Despite the challenges of resilience, optimism, and unwavering energy, technological innovations address organizational, coordination, mobilization, and efficacy gaps in quiet moments. Technological advances benefit human rights work by making it more visible and impactful, making it easier to report human rights violations, and raising public awareness about their rights. This means that people who work for human rights must improve their technical skills and find ways to make their work enjoyable while also caring for their mental health and well-being.

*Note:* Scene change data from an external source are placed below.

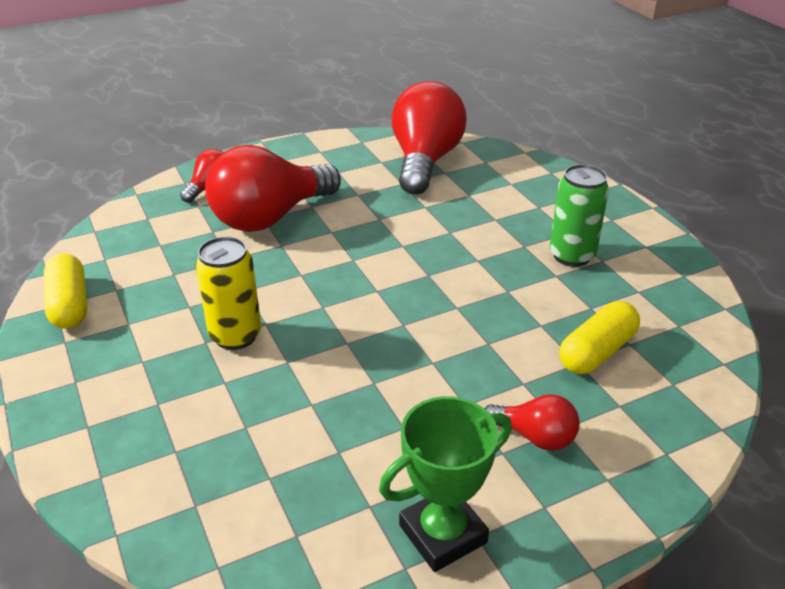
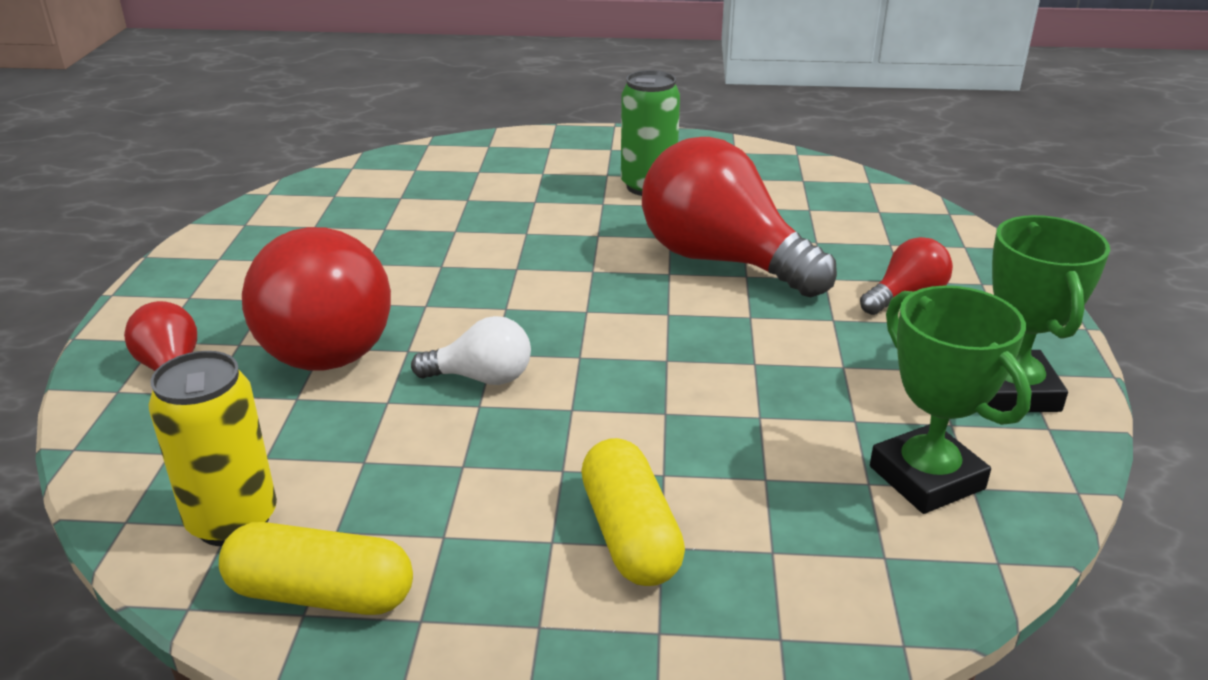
camera: 60 degrees left, 5 degrees down
(235, 336) = (574, 440): yellow can -> yellow can (233, 521)
(272, 280) = (482, 378): none -> white light bulb
(292, 506) = (926, 478): none -> green trophy
(425, 161) = (359, 200): red light bulb -> red light bulb (722, 261)
(597, 352) = (808, 227): yellow capsule -> yellow capsule (630, 534)

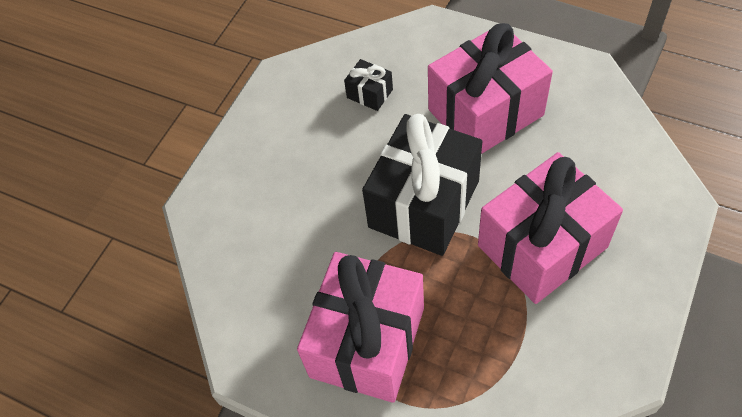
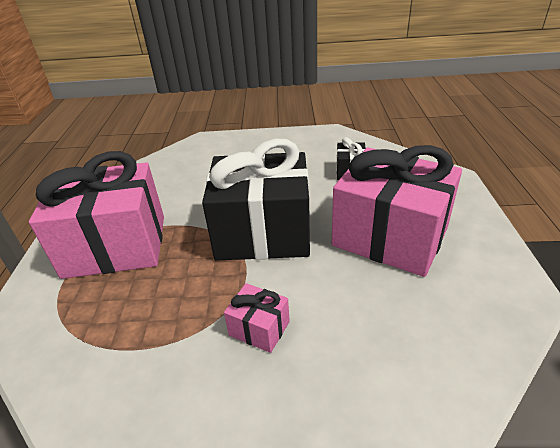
camera: 60 degrees right, 20 degrees down
(542, 246) = (259, 328): pink gift -> pink gift, size x0.42

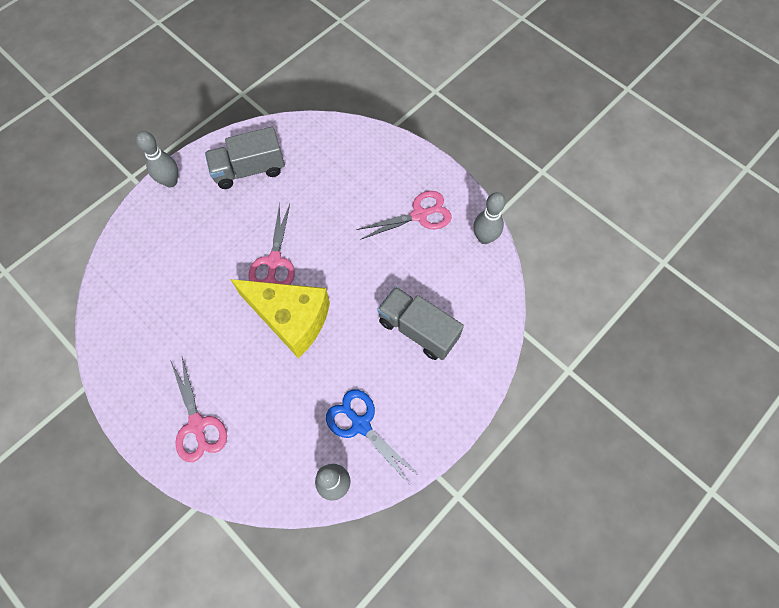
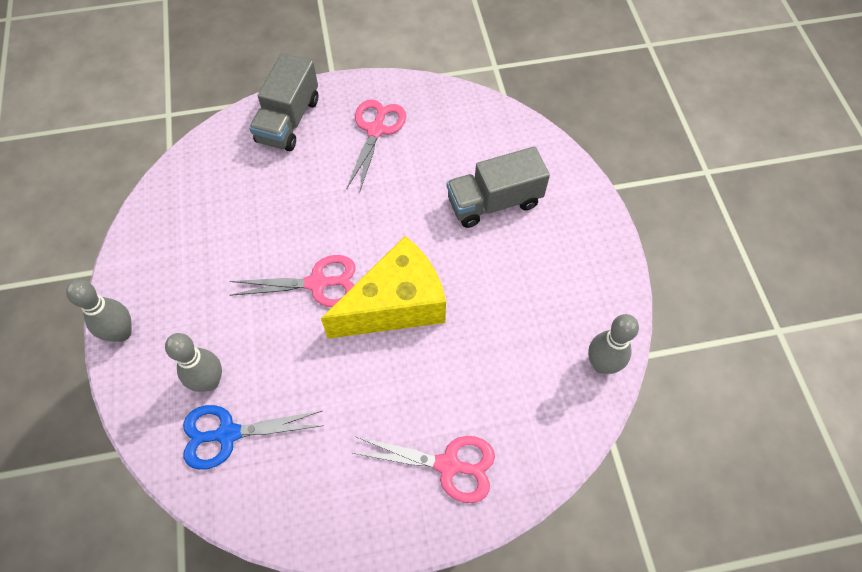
camera: 55 degrees left, 5 degrees down
(249, 170) = (184, 245): grey truck -> grey truck (288, 120)
(274, 261) = (317, 283): pink scissors -> pink scissors turned 45 degrees counterclockwise
(361, 424) = (556, 306): blue scissors -> blue scissors (228, 434)
(484, 238) = (443, 96): grey bowling pin -> grey bowling pin (209, 381)

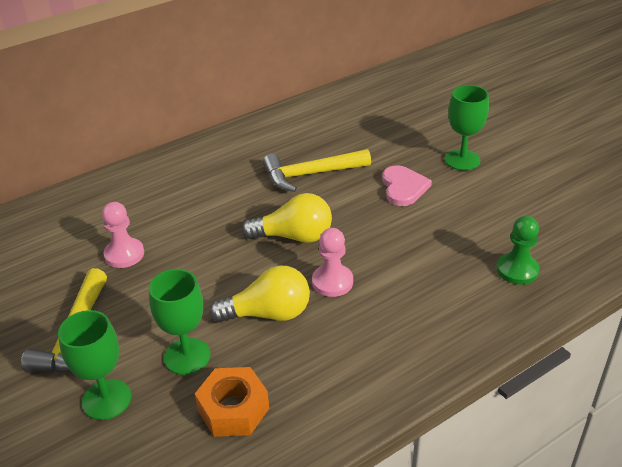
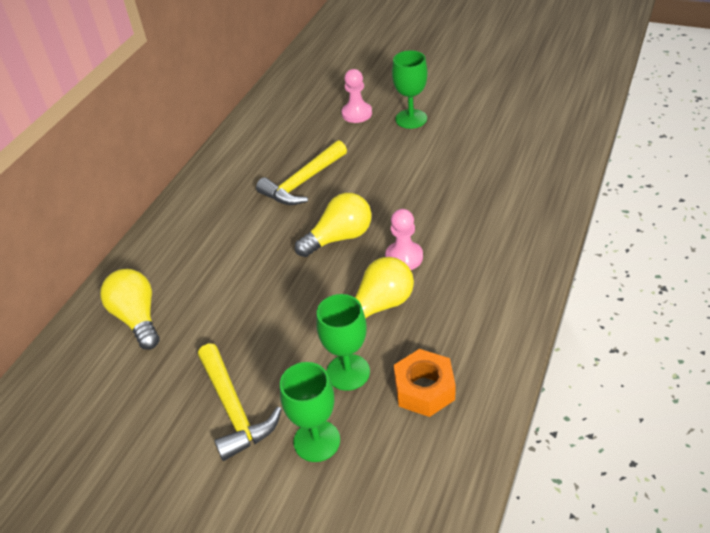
camera: 30 degrees left, 5 degrees up
(81, 224) = (137, 318): none -> yellow light bulb
(124, 254) = (207, 323): pink pawn -> pink pawn (357, 114)
(403, 187) = (387, 160): pink heart -> none
(517, 270) = (525, 183): green pawn -> none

As a means of balancing activism, digital technology has played a significant role in human rights innovation and practices to promote rights even in the face of adversity, as demonstrated during the COVID-19 pandemic restrictions. The digital inclusion community of practice continues to engage human rights defenders in the best practices of using technology to not only advance human rights but also to balance activism and self-care in the digital era through service delivery innovations. Associates for Health Rights-AHAR-Uganda continues to strengthen its team in the peer-to-peer model, which engages peer members in self-care and mental health support activities through the use of technology, a new curriculum developed with users, and digital tools that allow users to regularly participate in self-care and awareness programs. through the peer-to-peer model across various organizations and regions, with the use of digital technology tools that make it simple for users to continue with self-care and wellness sessions

Human rights activists are thus encouraged to adopt new tactics that benefit their mental health and well-being at work, at home, and in social settings. The new tactics offer a wide range of services, including tools, applications, services, podcasts, digital resources, and so on. Human rights activists have effectively used digital information tools and resources through digital inclusion methods of service delivery, which can be accessed and utilized by human rights activists in times of stress and need. As a result, digital information tools are referred to as resources for human rights activists seeking to balance activism and self-care.

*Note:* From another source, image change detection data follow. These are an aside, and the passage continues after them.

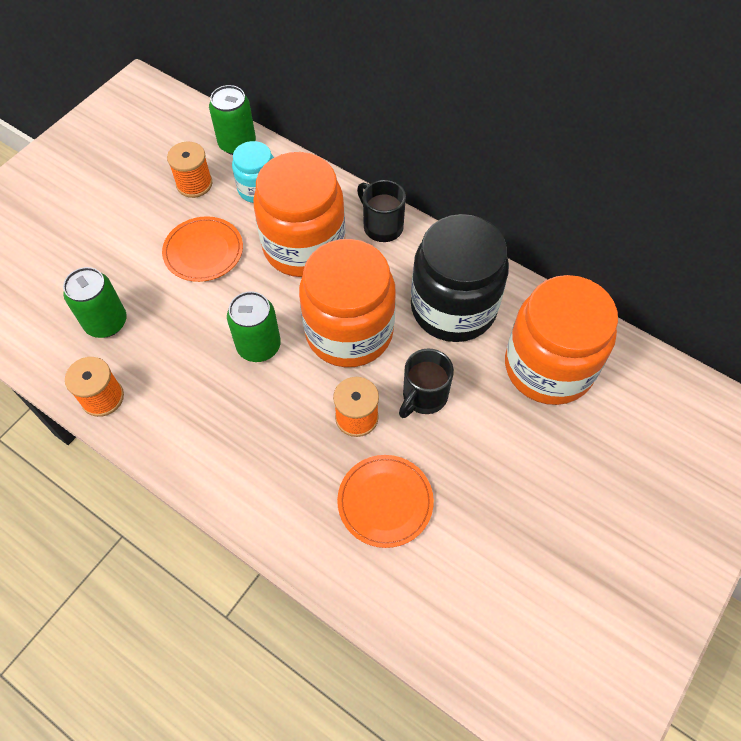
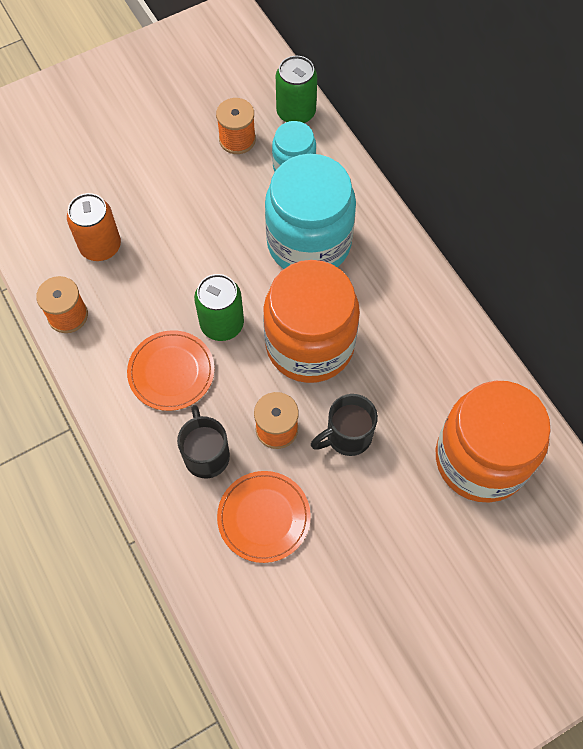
camera: 25 degrees right, 5 degrees up
(106, 322) = (100, 246): green can -> orange can
(203, 251) = (215, 211): orange plate -> orange plate (171, 372)
(304, 246) = (309, 243): orange jar -> turquoise jar
(382, 226) = (392, 251): black mug -> black mug (206, 454)
(453, 308) = (419, 362): black jar -> none

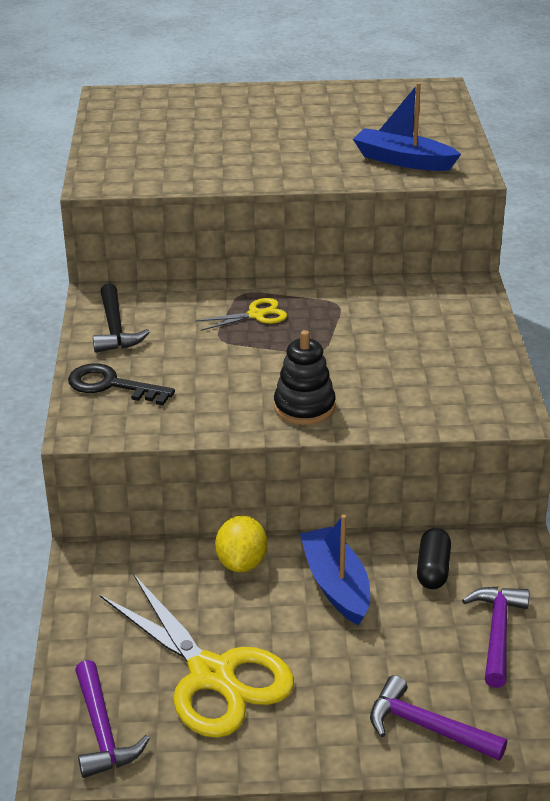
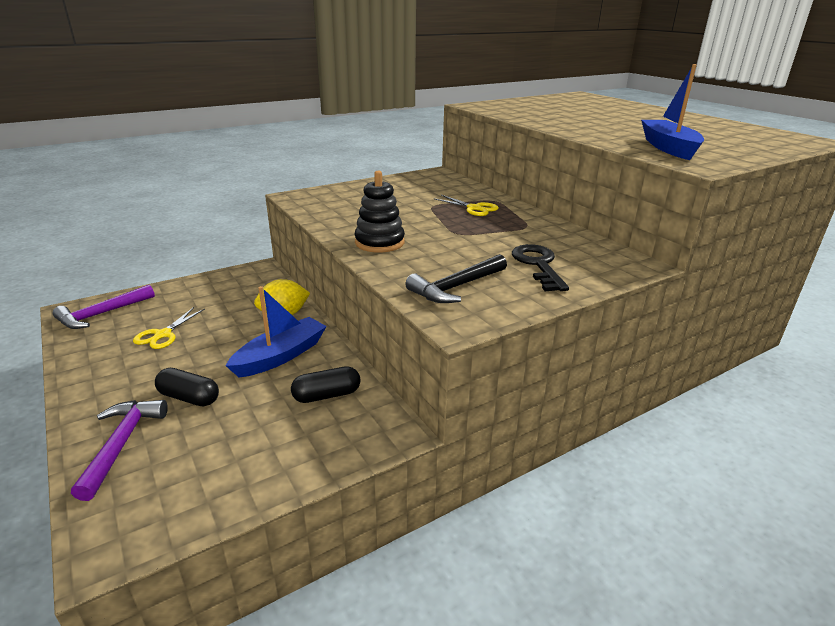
camera: 60 degrees right, 5 degrees down
(111, 385) = (347, 193): black key -> black key (538, 265)
(115, 329) = (407, 182): black hammer -> black hammer (456, 287)
(212, 675) = (163, 334): yellow scissors -> yellow scissors, size x0.46
(373, 668) = (189, 397): none -> black capsule
(497, 633) = (260, 453): purple hammer -> none

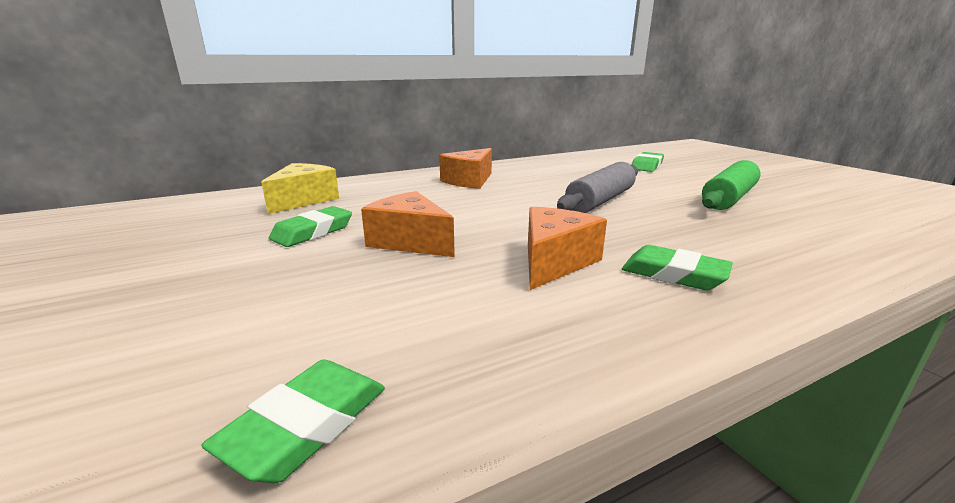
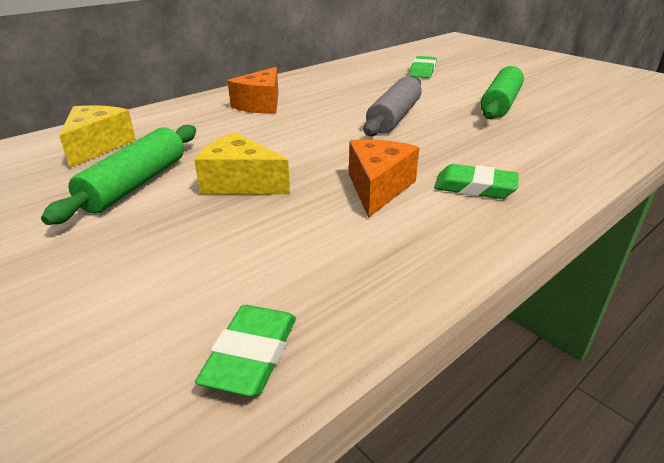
camera: 15 degrees left, 10 degrees up
(313, 232) = (135, 184): green eraser -> green rolling pin
(410, 241) = (240, 183): orange cheese -> yellow cheese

New Tactics may look like this;

  • Coordination or facilitation of the well-being conversations, as well as invitation of other conversation leaders and participants. Digital tools enable people from different communities to communicate quickly and experts to collaborate to solve problems even if they haven't met in person.
  • Allowing conversation Leaders to see the conversation questions ahead of time so they can prepare answers and resources to share.
  • Spreading the word about the conversation, using websites, email updates, Zoom calls, Twitter chats and spaces, Facebook, and Instagram, as well as any other digital technology tool.
  • Teaching conversation leaders (also known as peer leaders) how to participate in Twitter chats using webinars and podcasts to provide support
  • Gathering feedback on the conversation process and results. This facilitates data collection and research on specific topics while also collecting information on participation.
  • Sharing these conversations and posting a summary on our websites so that people can go back and review the ideas that were discussed.
  • Peer participants are given the opportunity to interact with experts in a given field of request (expert psychologists, lawyers, Regenerators, technocrats, and so on) through digital technology systems. This not only reduces the cost of unnecessary travel and the spread of airborne diseases, but also connects communities in real-time to seek assistance.

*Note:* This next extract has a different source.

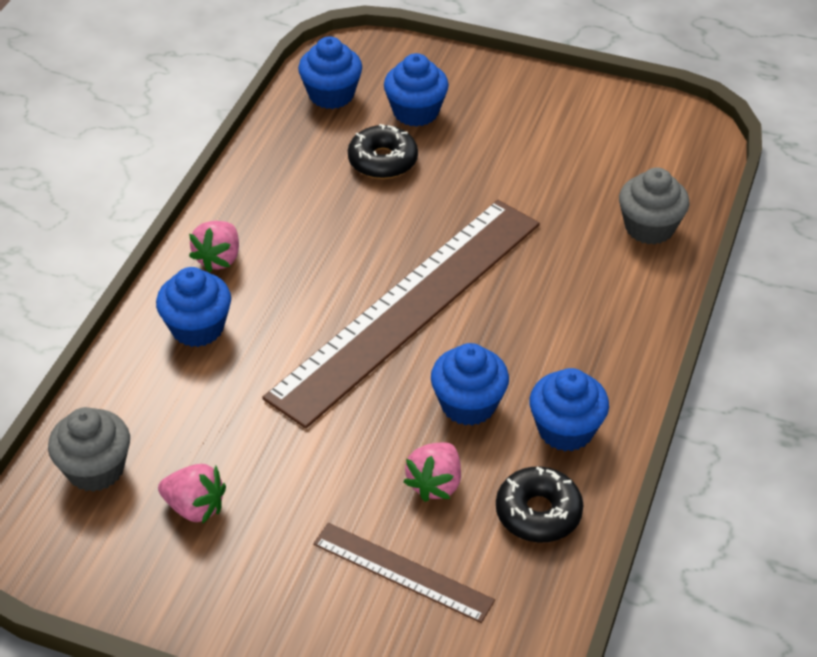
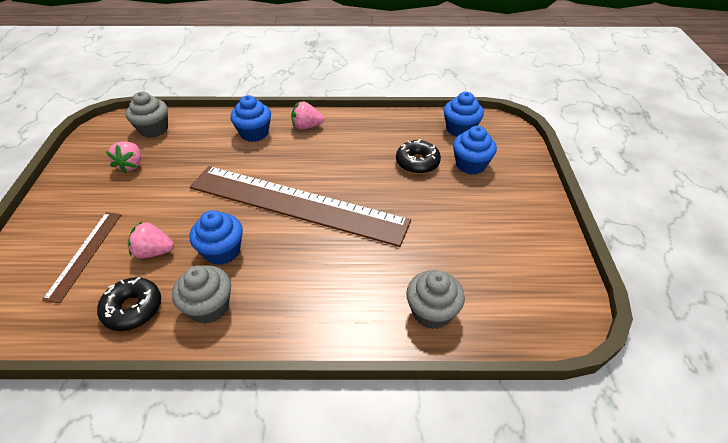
camera: 70 degrees right, 0 degrees up
(565, 430) = (209, 306): blue cupcake -> grey cupcake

Digital technology is important in human rights activism and in improving self-care for activists. Recognizing that human rights activism is linked to occupational liability risks such as stress, trauma, burnout, depression, anxiety, and other related phobias that can lead to mental health issues, digital tools help to strike a better balance between activism and self-care. As a result, digital technology tools promote positive mental health and self-care even when no expert is present. Human rights activists are encouraged to continue using digital technology tools for self-care and wellness practices under the Digital Inclusion COP and other COPs.